Według danych US Citizenship and Immigration Services, największy odsetek Marzycieli, zdecydowanie pochodzą z Meksyku. Południowy sąsiad Ameryki jest niesamowicie różnorodny kraj, w którym rodzina jest ogólnie ceniona wysoko. Marzyciele z Meksyku zostali sprowadzeni do Ameryki z różnych powodów, ale mają różne pochodzenie. Mniej dotyczy to imigrantów z Salwadoru, drugiego co do wielkości kontyngentu, którzy mają swoje indywidualne historie, ale w dużej mierze uciekli przed endemiczną przemocą. Salwador to jedno z najbardziej brutalnych miejsc na Ziemi – wskaźnik morderstw osiągnął szczytowy poziom 104 proc 100 000 mieszkańców w 2015 r. – a ogromny odsetek tej przemocy jest wymierzony w dzieci, zwłaszcza młode dziewczyny. Ten szczególnie patriarchalny kraj ma najwyższy na świecie wskaźnik kobietobójstwa, z ponad jedną czwartą tych morderstw popełnionych na dziewczętach poniżej 19 roku życia.
Salwador jest często wymieniany wśród krajów najbardziej niebezpiecznych dla kobiet na świecie – średnio jedna na 5000 kobiet ginie rocznie, a 10 znosi napaść seksualną każdego dnia. Aborcje są skazane na 30 lat więzienia, a nawet lekarze, którzy pomagają salwadorskim kobietom, są ofiarami przemocy gangów. Według obszernego raportu Dzieciństwo i migracja w Ameryce Środkowej i Północnej przez UC Hastings Centre for Gender and Refuge Studies, siedmioro na dziesięć salwadorskich dzieci cierpi przemoc fizyczna we własnym domu, w tym częste wykorzystywanie seksualne dziewcząt, a wiele innych jest celem: gangi.
Obrońcy praw człowieka protestują przeciwko kobietobójstwu i przemocy podczas demonstracji na placu El Salvador del Mundo w San Salvador 17 marca 2017 r.
To wszystko prowadzi do wyjaśnienia, dlaczego rodziny mogą chcieć przenieść swoje dzieci do Stanów Zjednoczonych i dlaczego Salwadorczycy z dziećmi Dreamer żyć w strachu, dopóki administracja Trumpa nie wyjaśni, jak program zakończy się, kończąc coś, co jest humanitarnym zakładnikiem kryzys.
„W kontekście powszechnego ubóstwa, które istnieje w Salwadorze, również dzieci i młodzież migrować w celu skorzystania z możliwości edukacji i zatrudnienia” – raport Hastings Center wyjaśnione. „Poszukują również możliwości przetrwania i rozwoju w społeczeństwach nieopanowanych przemocą i dyskryminacją wobec dzieci”.

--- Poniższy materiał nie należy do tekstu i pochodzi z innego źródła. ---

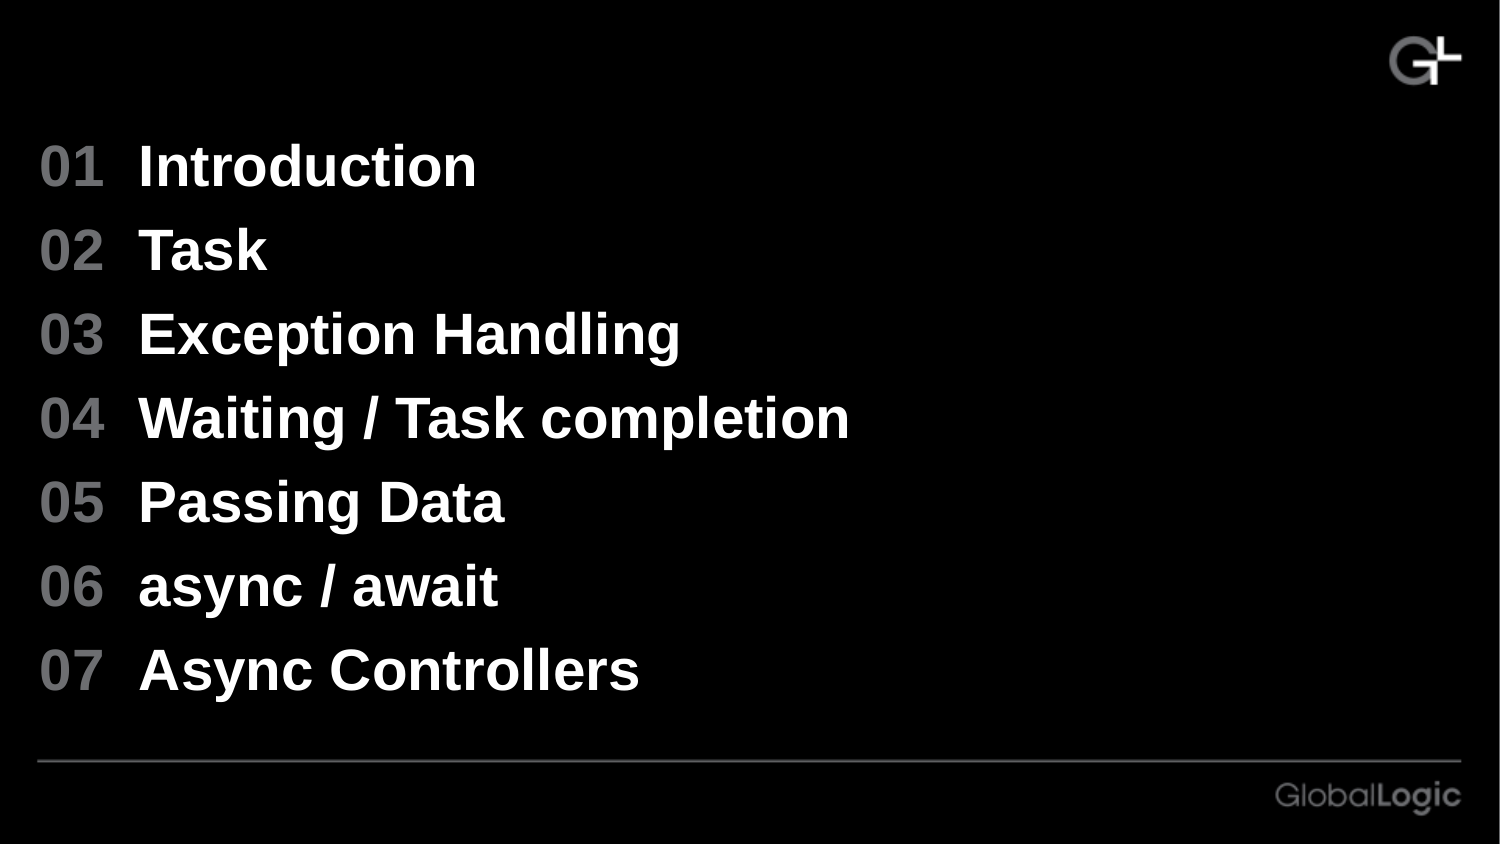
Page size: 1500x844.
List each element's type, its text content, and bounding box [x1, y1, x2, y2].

Wbrew temu, co wydaje się myśleć obecna administracja, Dreamers nie napływają na amerykańskie brzegi, by pozbawiać ludzi pracy i sprzedawać narkotyków. Sprowadzają je tutaj, bez własnego wyboru, rodzice poszukujący lepszej edukacji i możliwości ekonomicznych. Tysiące salwadorskich kobiet uciekło ze swojego kraju w ostatnich latach, aby dać swoim dzieciom szansę dorastania w miejscu, które je akceptuje i po prostu pozwala im żyć w pokoju. Dzisiejsza decyzja może pozbawić ich tej szansy. Wycofanie DACA raczej nie powstrzyma narastającej fali wyobrażonej przemocy. Jeśli jednak marzyciele zostaną odesłani „do domu”, prawdopodobnie pomoże to przestępcom wyrządzić krzywdę dzieciom.